А затем он покинул ее. Она опять осталась одна и лежала растерянная в опустевшей постели. Ланну охватило отчаяние: неужели все это было каким-то сном, галлюцинацией? Она чувствовала, что опять тонет в черной пустоте страдания.

– Нет! – вырвался у нее протестующий стон.

И он вернулся. Матрас опять прогнулся под тяжестью его тела. В следующую секунду Ланна ощутила рядом с собой ту же самую надежную могучую силу, что и прежде, и потянулась к ней. Она почувствовала, как Сокол прижался к ней. Жадные ищущие поцелуи подняли ее из темной глубины и понесли вверх, в сияющие высоты. И призрак смерти куда-то отступил. Соитие мужчины и женщины – это само по себе обещание возобновления, возрождения жизненного круга. А для Ланны оно стало сейчас взглядом за горизонт, куда она никогда еще не заглядывала, – словно она вознеслась на величественные золотые небеса, куда людям нет доступа при жизни, и куда она все же проникла.

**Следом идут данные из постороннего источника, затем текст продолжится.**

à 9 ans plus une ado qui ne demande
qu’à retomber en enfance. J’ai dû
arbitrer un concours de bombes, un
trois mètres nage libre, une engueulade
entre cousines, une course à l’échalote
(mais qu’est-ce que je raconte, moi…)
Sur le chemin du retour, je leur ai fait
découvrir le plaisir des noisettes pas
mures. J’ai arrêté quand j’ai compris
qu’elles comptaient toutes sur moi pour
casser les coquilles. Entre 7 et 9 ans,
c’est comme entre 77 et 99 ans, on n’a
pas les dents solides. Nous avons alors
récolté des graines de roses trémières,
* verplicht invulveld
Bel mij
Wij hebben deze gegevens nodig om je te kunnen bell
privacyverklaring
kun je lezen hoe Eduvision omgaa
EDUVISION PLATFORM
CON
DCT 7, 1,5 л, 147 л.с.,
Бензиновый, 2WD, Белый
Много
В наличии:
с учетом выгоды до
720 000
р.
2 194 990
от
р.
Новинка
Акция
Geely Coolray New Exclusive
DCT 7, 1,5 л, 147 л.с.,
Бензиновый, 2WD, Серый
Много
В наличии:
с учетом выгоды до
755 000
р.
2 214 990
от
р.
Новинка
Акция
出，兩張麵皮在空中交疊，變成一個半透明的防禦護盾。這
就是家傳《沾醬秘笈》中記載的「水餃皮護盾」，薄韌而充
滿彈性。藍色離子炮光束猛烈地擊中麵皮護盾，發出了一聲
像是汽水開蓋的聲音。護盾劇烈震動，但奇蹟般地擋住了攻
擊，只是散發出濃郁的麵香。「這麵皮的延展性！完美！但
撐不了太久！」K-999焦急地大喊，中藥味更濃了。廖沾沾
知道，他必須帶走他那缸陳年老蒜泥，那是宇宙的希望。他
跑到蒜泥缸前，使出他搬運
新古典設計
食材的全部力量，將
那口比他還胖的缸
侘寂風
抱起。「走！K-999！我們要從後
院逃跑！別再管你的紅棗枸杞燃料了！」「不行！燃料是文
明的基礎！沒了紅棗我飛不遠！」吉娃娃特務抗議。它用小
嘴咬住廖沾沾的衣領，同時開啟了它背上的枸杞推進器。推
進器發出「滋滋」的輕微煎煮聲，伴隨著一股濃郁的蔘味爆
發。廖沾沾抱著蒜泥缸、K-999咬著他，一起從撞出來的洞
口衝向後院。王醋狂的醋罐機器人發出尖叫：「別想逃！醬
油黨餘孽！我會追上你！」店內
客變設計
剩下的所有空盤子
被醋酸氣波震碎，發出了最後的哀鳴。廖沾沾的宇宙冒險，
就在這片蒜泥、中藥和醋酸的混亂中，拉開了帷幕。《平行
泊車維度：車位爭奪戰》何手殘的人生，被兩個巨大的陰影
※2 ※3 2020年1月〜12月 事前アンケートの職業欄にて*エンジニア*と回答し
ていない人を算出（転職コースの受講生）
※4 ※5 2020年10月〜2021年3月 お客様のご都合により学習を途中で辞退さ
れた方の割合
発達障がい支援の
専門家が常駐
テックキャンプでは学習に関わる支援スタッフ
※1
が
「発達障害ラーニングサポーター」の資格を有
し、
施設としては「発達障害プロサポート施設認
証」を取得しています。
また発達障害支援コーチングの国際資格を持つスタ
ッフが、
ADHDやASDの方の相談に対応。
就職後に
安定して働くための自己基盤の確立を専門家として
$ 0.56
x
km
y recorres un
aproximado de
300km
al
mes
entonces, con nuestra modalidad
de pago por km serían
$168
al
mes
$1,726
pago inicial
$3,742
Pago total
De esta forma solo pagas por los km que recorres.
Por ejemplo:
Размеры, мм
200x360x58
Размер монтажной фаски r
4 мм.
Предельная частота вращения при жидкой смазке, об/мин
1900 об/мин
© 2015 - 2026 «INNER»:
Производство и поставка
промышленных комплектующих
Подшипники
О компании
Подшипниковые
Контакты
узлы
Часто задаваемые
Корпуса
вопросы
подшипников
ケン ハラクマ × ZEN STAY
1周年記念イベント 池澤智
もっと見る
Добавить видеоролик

Экстаз уносил ее в беспредельную даль на золотых крыльях. Затем они мягко опустили Ланну на землю, но девушка настолько обессилела от полета, что уже не понимала, где она теперь. Она хотела только одного – отдыха и сна, и, свернувшись, она уснула. Страха больше не было. Только сладкая греза.

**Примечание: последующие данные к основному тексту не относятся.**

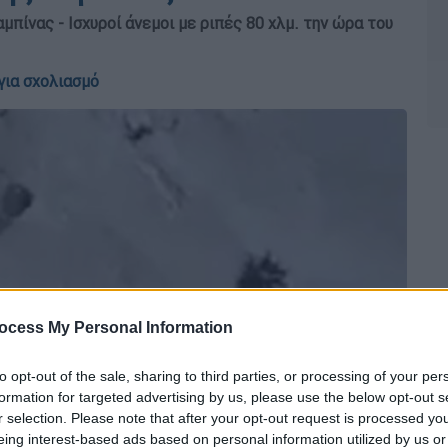
μπίνας - Ισχυροί άνεμοι με ριπές 80 χλμ. την ώρα του
για σχολιασμό
ocess My Personal Information
to opt-out of the sale, sharing to third parties, or processing of your per
formation for targeted advertising by us, please use the below opt-out s
r selection. Please note that after your opt-out request is processed y
eing interest-based ads based on personal information utilized by us or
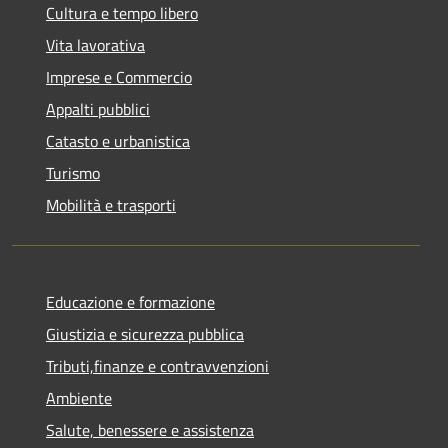
Cultura e tempo libero
Vita lavorativa
Imprese e Commercio
Appalti pubblici
Catasto e urbanistica
Turismo
Mobilità e trasporti
Educazione e formazione
Giustizia e sicurezza pubblica
Tributi,finanze e contravvenzioni
Ambiente
Salute, benessere e assistenza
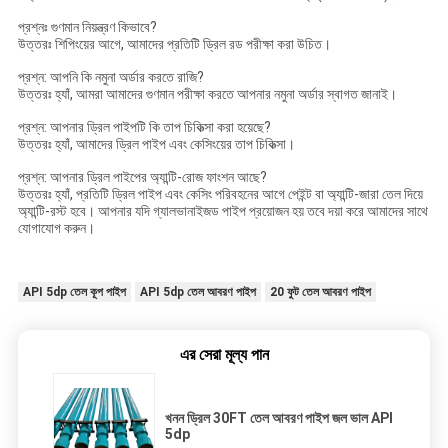
প্রশ্নঃ গুণমান নিয়ন্ত্রণ কিভাবে?
উত্তরঃ শিপিংয়ের আগে, আমাদের প্রতিটি ড্রিল রড পরীক্ষা করা উচিত।
প্রশ্ন: আপনি কি নমুনা অর্ডার করতে রাজি?
উত্তরঃ হ্যাঁ, আমরা আমাদের গুণমান পরীক্ষা করতে আপনার নমুনা অর্ডার স্বাগত জানাই।
প্রশ্ন: আপনার ড্রিল পাইপটি কি তাপ চিকিত্সা করা হয়েছে?
উত্তরঃ হ্যাঁ, আমাদের ড্রিল পাইপ এবং কেসিংয়ের তাপ চিকিত্সা।
প্রশ্ন: আপনার ড্রিল পাইপের অ্যান্টি-রোজ ফাংশন আছে?
উত্তরঃ হ্যাঁ, প্রতিটি ড্রিল পাইপ এবং কেসিং পরিবহনের আগে পেইন্ট বা অ্যান্টি-জারা তেল দিয়ে
অ্যান্টি-রস্ট হবে। আপনার যদি গ্যালভানাইজড পাইপ প্রয়োজন হয় তবে দয়া করে আমাদের সাথে
যোগাযোগ করুন।
API 5dp তেল কূপ পাইপ
API 5dp তেল আবরণ পাইপ
20 ফুট তেল আবরণ পাইপ
এর সেরা মূল্য পান
খনন ড্রিল 30FT তেল আবরণ পাইপ জল ভাল API
5dp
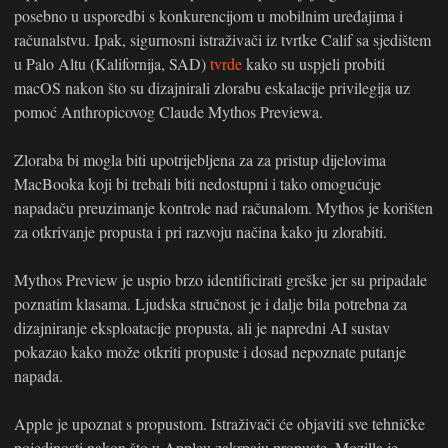
posebno u usporedbi s konkurencijom u mobilnim uređajima i
računalstvu. Ipak, sigurnosni istraživači iz tvrtke Calif sa sjedištem
u Palo Altu (Kalifornija, SAD)
tvrde
kako su uspjeli probiti
macOS nakon što su dizajnirali zlorabu eskalacije privilegija uz
pomoć Anthropicovog Claude Mythos Previewa.
Zloraba bi mogla biti upotrijebljena za za pristup dijelovima
MacBooka koji bi trebali biti nedostupni i tako omogućuje
napadaču preuzimanje kontrole nad računalom. Mythos je korišten
za otkrivanje propusta i pri razvoju načina kako ju zlorabiti.
Mythos Preview je uspio brzo identificirati greške jer su pripadale
poznatim klasama. Ljudska stručnost je i dalje bila potrebna za
dizajniranje eksploatacije propusta, ali je napredni AI sustav
pokazao kako može otkriti propuste i dosad nepoznate putanje
napada.
Apple je upoznat s propustom. Istraživači će objaviti sve tehničke
pojedinosti nakon što u Appleu zakrpaju propuste. Mozilla je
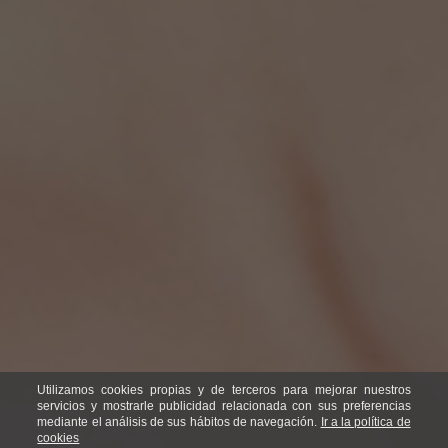
Utilizamos cookies propias y de terceros para mejorar nuestros
servicios y mostrarle publicidad relacionada con sus preferencias
mediante el análisis de sus hábitos de navegación.
Ir a la política de
cookies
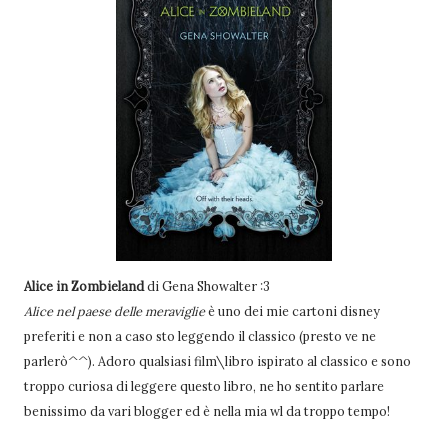
Alice in Zombieland
di Gena Showalter :3
Alice nel paese delle meraviglie
è uno dei mie cartoni disney
preferiti e non a caso sto leggendo il classico (presto ve ne
parlerò^^). Adoro qualsiasi film\libro ispirato al classico e sono
troppo curiosa di leggere questo libro, ne ho sentito parlare
benissimo da vari blogger ed è nella mia wl da troppo tempo!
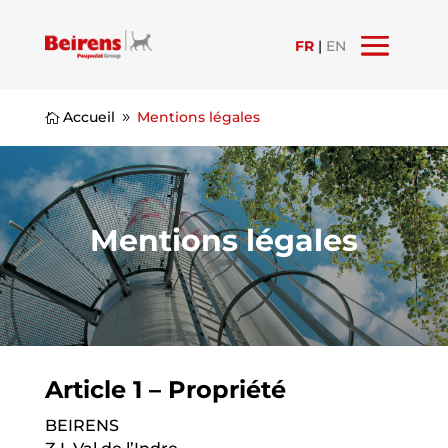
FR
|
EN
Accueil
Mentions légales

9
Mentions légales
Article 1 – Propriété
BEIRENS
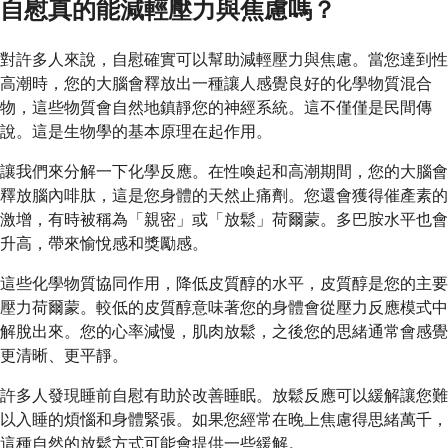
自慰真的能減輕壓力與焦慮嗎？
對許多人來說，自慰確實可以幫助減輕壓力與焦慮。當您達到性
高潮時，您的大腦會釋放出一種讓人感覺良好的化學物質混合
物，這些物質會自然地鎮靜您的神經系統。這不僅僅是民間傳
說。這是生物學的基本原理在起作用。
讓我們來分解一下化學反應。在性喚起和高潮期間，您的大腦會
釋放腦內啡肽，這是您身體的天然止痛劑。您還會獲得催產素的
激增，有時被稱為「親密」或「放鬆」荷爾蒙。多巴胺水平也會
升高，帶來愉悅感和獎勵感。
這些化學物質協同作用，降低皮質醇的水平，皮質醇是您的主要
壓力荷爾蒙。較低的皮質醇意味著您的身體會從壓力反應模式中
解脫出來。您的心率減慢，肌肉放鬆，之後您的思緒通常會感覺
更清晰、更平靜。
許多人發現睡前自慰有助於改善睡眠。放鬆反應可以緩解讓您難
以入睡的煩惱和身體緊張。如果您經常在晚上焦慮得思緒萬千，
這種自然的放鬆方式可能會提供一些緩解。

Уже почти рассвело, когда Сокол осторожно высвободил плечо, на котором покоилась головка спящей рядом с ним женщины, и выскользнул из кровати. Некоторое время он стоял и в неясном свете раннего утра внимательно всматривался в лицо Ланны, обрамленное водопадом каштановых сверкающих волос. Оно было спокойным и умиротворенным. Соколу захотелось коснуться ее мягких губ, вновь ощутить восхитительную свежесть гибкого, податливого тела. В нем вспыхнуло желание опять испытать пережитое этой ночью ощущение головокружительного взлета, когда неистовый ветер страсти поднял его куда-то в бездонную высь. Но он сдержался и заботливо прикрыл одеялом обнаженное тело Ланны. Затем стал одеваться, собирая свою одежду, разбросанную на полу.